What really got me fucking fired up about this shit was being forced to watch Beauty and the Beast. This movie should teach young girls what NOT to get involved in. This goddamn tale should be a lesson in how fucking emotionally and physically abusive people can be. Only Meatloaf would “do anything for love”, not a dude that looks like a fucking hairy line backer who shows you his goddamn teeth! If you haven’t seen this flick or need a refresher, basically Belle leaves her motherless household with no high school diploma, gets TRAPPED into living in a dark scary castle, and allows herself to be manipulated into believing that the man running the place will change. All the poor fucking servants are so scared that they plead and beg her not to irritate him, because he has a temper. Belle lives in a dream world where she truly does believe he will change his abusive ways. He screams at her, throws shit at her, locks her in her room for days without food, and then says he is so sorry and begs for forgiveness many times. That sweet gentle Belle takes the abusive loser back every time.

Sound like any of your girlfriends? Yeah, thank Walt for that one. Just because at the end of the story he turns into a handsome prince doesn’t mean he isn’t still a beast.

I am not trying to be a fucking feminist here, because you all know I prefer a strong hairy beefcake of a man. What I want to make clear is almost every female character in these Disney movies is insecure and self destructive. I would rather hang out with an ugly stripper with daddy issues any day before hanging out with Princess Jasmine. I think it is drilled into many women’s heads that they need to find that prince who is made for them, or you know…the one! Men aren’t perfect. Men don’t run around in tights and ruffled shirts with swords…unless they are some fucking nerd at a renaissance fair who probably has herpes.

If they could JUST show Pocahontas working in a casino and discovering she is married to a drug dealer, or seeing Ariel go get plastic surgery after her fucking divorce so she can have her fin back. Or maybe they could show a therapist tell Snow White she has a deviant sex addiction.
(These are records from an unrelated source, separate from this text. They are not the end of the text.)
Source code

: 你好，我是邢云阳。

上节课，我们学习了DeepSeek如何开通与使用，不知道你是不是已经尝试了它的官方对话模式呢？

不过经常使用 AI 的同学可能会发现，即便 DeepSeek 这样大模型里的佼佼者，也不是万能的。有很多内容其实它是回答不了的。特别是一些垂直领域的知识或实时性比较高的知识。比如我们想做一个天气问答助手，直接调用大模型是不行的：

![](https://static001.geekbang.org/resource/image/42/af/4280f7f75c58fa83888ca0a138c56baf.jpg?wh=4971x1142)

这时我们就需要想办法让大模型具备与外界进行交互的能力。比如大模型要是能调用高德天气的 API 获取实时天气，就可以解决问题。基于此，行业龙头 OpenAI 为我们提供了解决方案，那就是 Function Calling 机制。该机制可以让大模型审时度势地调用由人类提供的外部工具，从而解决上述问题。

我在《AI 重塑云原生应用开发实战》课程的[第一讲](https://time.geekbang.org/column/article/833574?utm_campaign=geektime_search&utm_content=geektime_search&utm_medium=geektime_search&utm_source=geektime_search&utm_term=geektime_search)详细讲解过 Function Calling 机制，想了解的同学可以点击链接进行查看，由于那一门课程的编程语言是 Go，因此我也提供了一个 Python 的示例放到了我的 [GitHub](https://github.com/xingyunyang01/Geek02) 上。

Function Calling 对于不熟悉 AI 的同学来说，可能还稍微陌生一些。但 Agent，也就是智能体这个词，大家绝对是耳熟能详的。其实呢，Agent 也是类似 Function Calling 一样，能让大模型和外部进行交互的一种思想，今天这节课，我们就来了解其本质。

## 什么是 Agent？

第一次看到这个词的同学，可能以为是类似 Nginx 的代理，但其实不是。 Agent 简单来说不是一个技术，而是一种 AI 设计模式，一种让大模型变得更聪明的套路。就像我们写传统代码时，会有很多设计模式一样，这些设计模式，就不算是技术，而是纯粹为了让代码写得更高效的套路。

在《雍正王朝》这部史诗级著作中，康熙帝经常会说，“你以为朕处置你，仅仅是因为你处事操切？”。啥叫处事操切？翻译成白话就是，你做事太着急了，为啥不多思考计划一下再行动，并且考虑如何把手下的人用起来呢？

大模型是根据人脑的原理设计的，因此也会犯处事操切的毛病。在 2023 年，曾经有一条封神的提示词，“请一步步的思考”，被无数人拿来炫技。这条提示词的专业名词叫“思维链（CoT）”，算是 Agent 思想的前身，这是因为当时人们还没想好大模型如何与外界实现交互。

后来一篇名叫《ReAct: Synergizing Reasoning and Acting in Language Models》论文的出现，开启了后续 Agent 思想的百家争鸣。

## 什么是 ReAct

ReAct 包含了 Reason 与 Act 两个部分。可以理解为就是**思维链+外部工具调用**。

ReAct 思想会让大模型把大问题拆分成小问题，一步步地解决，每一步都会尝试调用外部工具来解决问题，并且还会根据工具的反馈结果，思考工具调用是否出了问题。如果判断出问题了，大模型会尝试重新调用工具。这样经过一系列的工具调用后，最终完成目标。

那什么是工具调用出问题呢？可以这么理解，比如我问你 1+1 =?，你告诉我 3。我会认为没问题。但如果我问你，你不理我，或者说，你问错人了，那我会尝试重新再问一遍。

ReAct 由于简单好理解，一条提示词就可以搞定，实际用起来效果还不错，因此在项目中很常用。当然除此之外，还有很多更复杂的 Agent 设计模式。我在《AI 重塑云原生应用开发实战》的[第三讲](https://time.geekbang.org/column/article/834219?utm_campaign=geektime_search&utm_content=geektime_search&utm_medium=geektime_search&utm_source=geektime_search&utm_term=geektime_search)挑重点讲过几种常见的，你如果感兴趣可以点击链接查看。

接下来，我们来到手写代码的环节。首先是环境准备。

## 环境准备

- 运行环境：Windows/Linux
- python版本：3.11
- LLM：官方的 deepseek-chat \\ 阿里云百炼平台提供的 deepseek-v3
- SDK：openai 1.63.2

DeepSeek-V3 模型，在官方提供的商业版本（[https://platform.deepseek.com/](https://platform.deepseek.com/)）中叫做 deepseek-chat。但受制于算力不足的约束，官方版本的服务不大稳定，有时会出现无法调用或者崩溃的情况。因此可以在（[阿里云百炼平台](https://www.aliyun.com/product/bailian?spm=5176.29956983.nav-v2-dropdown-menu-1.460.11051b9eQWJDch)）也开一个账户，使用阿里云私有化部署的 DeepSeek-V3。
Seven small dudes and her in one house, if that story isn’t the most fucked…I don’t know what is.

HAPPILY EVER AFTER NEVER HAPPENS! Get the fuck over yourself baby girl! It is never going to happen! Pretty Woman sums it up perfectly “Who does it work for?” “Cinderfuckinrella!” You aren’t going to be saved and woken up someday by a kiss, unless it is after a few too many martinis and you need mouth to mouth after trying to give a blowjob in a hot tub!

FACT: You are going to get zits, wrinkles, stretch marks, or gain 10 pounds, and eventually you’ll stop asking the mirror who is the fairest of all. You won’t always be beautiful, and you will never be perfect. People will cheat, people will die, people will make your pee burn, and you may think you have met the person of your “dreams” - but you will wake up to find they aren’t so good and they make you want to poke your fucking eyes out. Been there, done that.

If you keep living in a fantasy world seeking the person you are “supposed” to be with, you will end up chasing that dream forever. Take a good look at yourself and what really makes you happy. Find somebody who meets those needs, find somebody who lets you be YOU, and doesn’t treat you like shit. Let your guard down and let life happen to you. In other words go SOW YOUR GOD DAMN OATS! You’ll be surprised how life will work out if you let it.

Life is a lot more interesting and lot more real when you aren’t waiting for the magic carpet to come swoop you up…Although a hookah and a Middle Eastern guy are found pretty easily and that just might hit the spot. (You’ll never know if you like it unless you try it.)

So get off your high horse Cinderella…and get off on someone’s horse cock. There’s no prince coming for you, but you can start cumming for yourself.Take two shots of whiskey princess, lose your panties…and let me know how you feel in the morning.